Strong RL


Agents (implemented in strong_rl.algorithms.agents.agent.Agent) are a collection of lower-level components that, when combined, enable the intelligent selection of next best actions for targets.

These components underlie the agent’s only two methods with which the actor interfaces:

  • .observe(): Observe a set of targets at a point in time to learn about the effects of past actions.

  • .act(): Act on a set of targets at a point in time to make new recommendations.

Each major lower-level component is described below.


Preprocessors transform a target model’s current data into a quantified “state” vector (see above). Preprocessors vary depending on the nature of other components in the agent (most notably, the statistical models being employed as value estimators). However, they most likely engage in feature selection and standardization/normalization as well as aggregation of historical features to allay concerns of partial observability. We recommend the use of autoencoders or other dimensionality-reduction techniques such that the preprocessor yields a state which balances information and learnability.


An agent’s memory serves two purposes. First, agents often benefit from maintaining a “memory” of previous targets, actions, and rewards that they can re-sample and learn from at future timepoints. In its simplest form, this memory is an experience replay buffer; however, other more complex sampling strategies of memory may also be implemented. Second, agents encode pending observations of targets in memory. For example, upon first acting on a target, an agent will encode the target data model and the action it recommended. Once it sees them to act on them next, the agent can “complete” the observation by encoding the observed action, the reward, and the target-prime (i.e., where the target ended up after acting). We allow agent’s to encode their own pending observations like this to give them flexibility in storing whatever data they would like at the intervals they would like.


Broadly speaking, agents are designed to learn an optimal policy to drive targets toward higher reward. Here, however, we also use the term policy to refer to a component of an agent which takes model outputs (e.g., action value estimates, policy probabilties) and selects recommended next actions. For example, an epsilon-greedy policy would take action value estimates and select the highest estimate as the action to recommend except in cases where an annealed random 0-1 float is less than epsilon, in which case it would select a random possible action (to encourage exploration). Alternatively, a policy can stochastically sample from a normalized probability distribution. Constraints (see action-constraints) may be utilized within a policy to limit the selected actions.


Unless you are implementing a random or rule-based agent (which are both possible and very useful in some cases), agents likely have one or more statistical models underlying their policy choices. For example, an agent may use a Deep-Q Network to estimate the value of possible actions.

Agent State

In order for an agent to learn, it and its sub-components must maintain “state” — for example, model weights, training samples, epsilon values, and other hyperparameters.

Agents maintain state by creating/updating/retrieving objects via an AgentState object. This object essentially wraps a cache, exposing the same API as a standard implementation of the Cache interface.

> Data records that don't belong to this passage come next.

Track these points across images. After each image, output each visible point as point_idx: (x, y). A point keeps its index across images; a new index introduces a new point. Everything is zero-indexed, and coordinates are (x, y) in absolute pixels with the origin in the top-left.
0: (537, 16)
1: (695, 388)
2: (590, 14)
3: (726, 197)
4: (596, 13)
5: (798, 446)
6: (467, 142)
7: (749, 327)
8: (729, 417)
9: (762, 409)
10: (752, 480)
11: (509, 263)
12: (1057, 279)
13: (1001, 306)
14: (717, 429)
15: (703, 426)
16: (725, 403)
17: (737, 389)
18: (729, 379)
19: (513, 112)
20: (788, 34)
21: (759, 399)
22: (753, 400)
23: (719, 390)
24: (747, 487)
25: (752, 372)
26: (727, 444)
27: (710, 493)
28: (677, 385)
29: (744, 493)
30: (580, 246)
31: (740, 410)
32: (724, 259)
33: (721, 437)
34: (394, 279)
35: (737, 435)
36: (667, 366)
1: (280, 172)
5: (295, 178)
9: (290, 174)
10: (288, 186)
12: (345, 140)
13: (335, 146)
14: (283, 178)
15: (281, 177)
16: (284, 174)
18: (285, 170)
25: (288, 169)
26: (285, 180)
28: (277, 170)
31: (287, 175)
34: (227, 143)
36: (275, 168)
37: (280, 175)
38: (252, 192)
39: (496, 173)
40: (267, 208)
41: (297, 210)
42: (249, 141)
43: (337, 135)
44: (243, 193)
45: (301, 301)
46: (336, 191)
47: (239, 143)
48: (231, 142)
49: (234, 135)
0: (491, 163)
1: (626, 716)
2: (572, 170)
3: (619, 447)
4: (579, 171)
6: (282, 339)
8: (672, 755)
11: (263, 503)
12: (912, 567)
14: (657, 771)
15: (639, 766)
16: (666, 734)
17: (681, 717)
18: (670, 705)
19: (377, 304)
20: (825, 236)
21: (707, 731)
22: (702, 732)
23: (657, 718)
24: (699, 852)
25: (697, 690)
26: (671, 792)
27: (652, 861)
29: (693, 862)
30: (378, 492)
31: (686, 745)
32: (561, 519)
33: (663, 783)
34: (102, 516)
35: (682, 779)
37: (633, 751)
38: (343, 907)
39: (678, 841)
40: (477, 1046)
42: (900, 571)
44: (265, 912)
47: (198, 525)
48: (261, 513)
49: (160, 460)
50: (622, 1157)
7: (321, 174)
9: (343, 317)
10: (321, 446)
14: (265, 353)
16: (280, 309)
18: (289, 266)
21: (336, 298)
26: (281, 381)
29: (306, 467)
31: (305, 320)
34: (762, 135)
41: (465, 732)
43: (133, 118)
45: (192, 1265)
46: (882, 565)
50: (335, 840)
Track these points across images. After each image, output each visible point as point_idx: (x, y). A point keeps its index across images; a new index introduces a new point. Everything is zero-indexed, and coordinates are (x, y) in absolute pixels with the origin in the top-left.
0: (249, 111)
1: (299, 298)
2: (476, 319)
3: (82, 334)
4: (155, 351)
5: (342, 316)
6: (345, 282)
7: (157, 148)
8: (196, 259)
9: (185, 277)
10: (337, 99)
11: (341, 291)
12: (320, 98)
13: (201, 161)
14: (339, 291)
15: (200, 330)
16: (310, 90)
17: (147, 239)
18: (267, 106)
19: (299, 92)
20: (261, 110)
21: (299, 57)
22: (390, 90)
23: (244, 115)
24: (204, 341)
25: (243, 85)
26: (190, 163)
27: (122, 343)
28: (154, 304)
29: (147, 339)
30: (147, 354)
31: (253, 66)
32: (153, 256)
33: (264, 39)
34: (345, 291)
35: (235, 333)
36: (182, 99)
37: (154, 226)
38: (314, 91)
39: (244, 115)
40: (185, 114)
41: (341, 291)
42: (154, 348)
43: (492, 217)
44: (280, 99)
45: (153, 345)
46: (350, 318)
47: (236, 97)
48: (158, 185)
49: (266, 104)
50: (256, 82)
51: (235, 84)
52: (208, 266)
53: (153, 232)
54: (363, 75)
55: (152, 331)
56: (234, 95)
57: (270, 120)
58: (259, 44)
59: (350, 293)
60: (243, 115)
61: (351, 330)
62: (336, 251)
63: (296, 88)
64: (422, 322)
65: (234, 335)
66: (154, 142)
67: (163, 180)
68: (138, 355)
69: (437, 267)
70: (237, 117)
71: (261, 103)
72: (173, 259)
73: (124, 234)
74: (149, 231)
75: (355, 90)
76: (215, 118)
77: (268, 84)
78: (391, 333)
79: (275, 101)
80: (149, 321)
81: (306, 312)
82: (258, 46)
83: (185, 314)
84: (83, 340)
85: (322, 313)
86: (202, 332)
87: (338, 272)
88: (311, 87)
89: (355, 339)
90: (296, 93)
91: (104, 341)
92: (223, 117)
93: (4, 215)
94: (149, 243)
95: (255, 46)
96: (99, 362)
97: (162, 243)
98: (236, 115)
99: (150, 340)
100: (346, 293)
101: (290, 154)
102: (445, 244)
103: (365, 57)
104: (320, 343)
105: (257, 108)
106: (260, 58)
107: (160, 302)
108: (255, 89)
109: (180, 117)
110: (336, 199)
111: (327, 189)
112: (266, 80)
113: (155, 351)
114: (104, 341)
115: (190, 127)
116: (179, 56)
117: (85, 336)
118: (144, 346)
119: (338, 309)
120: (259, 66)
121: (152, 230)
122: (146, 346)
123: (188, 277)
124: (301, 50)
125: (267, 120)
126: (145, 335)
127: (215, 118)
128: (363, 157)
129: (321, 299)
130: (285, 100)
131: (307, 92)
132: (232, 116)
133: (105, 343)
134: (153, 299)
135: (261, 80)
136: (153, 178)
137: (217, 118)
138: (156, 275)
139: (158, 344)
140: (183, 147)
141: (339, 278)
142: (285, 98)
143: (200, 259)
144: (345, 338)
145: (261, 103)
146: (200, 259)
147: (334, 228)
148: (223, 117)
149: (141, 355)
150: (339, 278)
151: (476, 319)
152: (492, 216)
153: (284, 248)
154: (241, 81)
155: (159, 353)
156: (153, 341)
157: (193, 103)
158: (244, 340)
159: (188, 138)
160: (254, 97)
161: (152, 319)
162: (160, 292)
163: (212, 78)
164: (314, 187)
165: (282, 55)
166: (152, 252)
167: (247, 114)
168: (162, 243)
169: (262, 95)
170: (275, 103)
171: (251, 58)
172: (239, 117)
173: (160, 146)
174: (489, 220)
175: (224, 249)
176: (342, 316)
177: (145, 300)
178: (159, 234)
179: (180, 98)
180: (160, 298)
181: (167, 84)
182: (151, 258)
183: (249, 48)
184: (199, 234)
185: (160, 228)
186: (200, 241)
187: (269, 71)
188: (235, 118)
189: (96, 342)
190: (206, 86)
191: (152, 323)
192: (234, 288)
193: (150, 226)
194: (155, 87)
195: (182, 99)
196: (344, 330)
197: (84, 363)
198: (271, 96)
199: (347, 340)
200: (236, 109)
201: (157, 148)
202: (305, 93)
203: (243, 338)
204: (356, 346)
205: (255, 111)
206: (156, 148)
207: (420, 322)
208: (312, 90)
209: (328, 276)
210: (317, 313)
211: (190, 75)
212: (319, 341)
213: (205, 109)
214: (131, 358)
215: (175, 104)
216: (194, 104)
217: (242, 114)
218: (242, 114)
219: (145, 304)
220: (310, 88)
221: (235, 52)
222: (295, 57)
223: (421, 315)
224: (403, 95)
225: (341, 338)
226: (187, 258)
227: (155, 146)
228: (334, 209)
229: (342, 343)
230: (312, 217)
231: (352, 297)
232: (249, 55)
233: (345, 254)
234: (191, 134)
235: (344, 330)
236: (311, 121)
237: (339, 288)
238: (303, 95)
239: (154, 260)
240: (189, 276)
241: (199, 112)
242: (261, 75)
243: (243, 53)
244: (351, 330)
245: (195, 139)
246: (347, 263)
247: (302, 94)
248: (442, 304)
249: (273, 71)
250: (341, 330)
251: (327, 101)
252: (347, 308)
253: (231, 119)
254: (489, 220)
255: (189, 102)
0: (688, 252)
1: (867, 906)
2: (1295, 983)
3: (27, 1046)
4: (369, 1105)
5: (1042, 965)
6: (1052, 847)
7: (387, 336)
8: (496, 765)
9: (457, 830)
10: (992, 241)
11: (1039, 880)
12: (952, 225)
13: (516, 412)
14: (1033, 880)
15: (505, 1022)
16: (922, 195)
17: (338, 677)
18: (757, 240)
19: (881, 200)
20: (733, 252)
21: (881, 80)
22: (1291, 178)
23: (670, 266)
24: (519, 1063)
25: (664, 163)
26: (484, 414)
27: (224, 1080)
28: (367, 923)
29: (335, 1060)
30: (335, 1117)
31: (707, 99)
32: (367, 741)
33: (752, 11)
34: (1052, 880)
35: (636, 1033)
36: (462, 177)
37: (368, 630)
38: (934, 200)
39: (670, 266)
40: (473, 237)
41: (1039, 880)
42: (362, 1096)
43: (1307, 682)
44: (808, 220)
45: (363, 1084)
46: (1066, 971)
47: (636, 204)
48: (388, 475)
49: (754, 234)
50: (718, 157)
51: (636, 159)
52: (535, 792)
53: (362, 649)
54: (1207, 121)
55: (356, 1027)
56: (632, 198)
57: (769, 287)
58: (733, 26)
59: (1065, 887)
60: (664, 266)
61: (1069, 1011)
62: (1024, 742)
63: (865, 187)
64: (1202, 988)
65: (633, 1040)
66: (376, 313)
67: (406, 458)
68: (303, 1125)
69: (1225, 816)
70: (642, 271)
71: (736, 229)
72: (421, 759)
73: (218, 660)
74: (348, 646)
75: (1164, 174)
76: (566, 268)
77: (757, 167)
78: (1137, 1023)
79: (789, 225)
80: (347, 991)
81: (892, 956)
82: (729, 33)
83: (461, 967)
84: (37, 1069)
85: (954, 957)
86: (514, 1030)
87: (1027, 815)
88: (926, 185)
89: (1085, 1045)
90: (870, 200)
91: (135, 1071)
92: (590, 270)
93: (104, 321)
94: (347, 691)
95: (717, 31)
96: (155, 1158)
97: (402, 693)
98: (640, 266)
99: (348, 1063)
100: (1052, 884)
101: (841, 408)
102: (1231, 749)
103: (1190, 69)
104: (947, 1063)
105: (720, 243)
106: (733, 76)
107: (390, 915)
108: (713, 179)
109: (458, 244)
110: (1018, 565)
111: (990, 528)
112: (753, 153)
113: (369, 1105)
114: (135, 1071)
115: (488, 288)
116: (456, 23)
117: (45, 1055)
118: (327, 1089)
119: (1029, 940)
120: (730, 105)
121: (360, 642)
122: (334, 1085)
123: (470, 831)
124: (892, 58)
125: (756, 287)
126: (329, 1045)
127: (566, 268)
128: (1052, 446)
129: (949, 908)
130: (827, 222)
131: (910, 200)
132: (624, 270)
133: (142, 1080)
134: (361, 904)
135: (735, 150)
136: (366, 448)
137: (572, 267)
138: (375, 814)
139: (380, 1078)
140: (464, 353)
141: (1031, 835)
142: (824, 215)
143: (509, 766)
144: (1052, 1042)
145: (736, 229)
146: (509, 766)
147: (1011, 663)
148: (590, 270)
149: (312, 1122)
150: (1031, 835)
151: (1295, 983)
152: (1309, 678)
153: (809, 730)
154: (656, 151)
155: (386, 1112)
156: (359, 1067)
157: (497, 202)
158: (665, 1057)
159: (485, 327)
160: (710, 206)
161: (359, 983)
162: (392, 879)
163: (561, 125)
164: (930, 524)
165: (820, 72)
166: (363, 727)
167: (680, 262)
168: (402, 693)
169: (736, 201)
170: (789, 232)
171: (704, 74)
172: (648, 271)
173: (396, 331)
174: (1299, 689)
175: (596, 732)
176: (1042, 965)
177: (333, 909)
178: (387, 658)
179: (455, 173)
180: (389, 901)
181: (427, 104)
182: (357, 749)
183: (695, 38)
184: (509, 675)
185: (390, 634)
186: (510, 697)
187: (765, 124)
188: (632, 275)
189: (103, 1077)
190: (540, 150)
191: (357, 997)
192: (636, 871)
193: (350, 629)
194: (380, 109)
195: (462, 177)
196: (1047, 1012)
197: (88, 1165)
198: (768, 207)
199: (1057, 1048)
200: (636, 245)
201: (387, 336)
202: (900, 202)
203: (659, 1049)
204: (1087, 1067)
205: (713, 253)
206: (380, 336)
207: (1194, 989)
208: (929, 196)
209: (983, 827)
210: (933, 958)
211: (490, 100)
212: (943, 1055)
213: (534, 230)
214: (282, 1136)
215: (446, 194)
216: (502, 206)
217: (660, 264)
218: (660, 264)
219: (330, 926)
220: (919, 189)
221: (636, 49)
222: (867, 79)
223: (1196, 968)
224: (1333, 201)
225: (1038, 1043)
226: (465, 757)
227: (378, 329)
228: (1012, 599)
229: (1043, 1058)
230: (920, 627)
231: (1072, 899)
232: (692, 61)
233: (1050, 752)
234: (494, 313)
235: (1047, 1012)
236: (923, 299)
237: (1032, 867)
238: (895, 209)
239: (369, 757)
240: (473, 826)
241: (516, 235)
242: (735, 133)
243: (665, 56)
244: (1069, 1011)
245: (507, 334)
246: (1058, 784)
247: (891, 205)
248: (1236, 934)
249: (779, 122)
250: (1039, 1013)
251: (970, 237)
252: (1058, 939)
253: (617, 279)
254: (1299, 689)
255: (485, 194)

When agents are loaded (they are auto-loaded upon initialization, and otherwise can be loaded via .load()), the state is injected into each Agent sub-component that inherits the StatefulMixin. This mixin adds a .set_state() method to the sub-component and, when the state is injected, adds self.state to the sub-components attributes.

With the state injected, stateful objects can be manipulated at will:

list = self.state.list("list_name")

Typically, these stateful objects will be initialized in the .load() method of the sub-component, such that they can be created after the state is injected and loaded into memory.

You likely don’t need to worry about manually saving state. In cases where you are using an in-memory store like Redis, state is automatically saved with each update. In cases where state exists in-memory in Python, as in the LocalCache, the actor saves the agent after every batch is processed by calling .save() on the agent.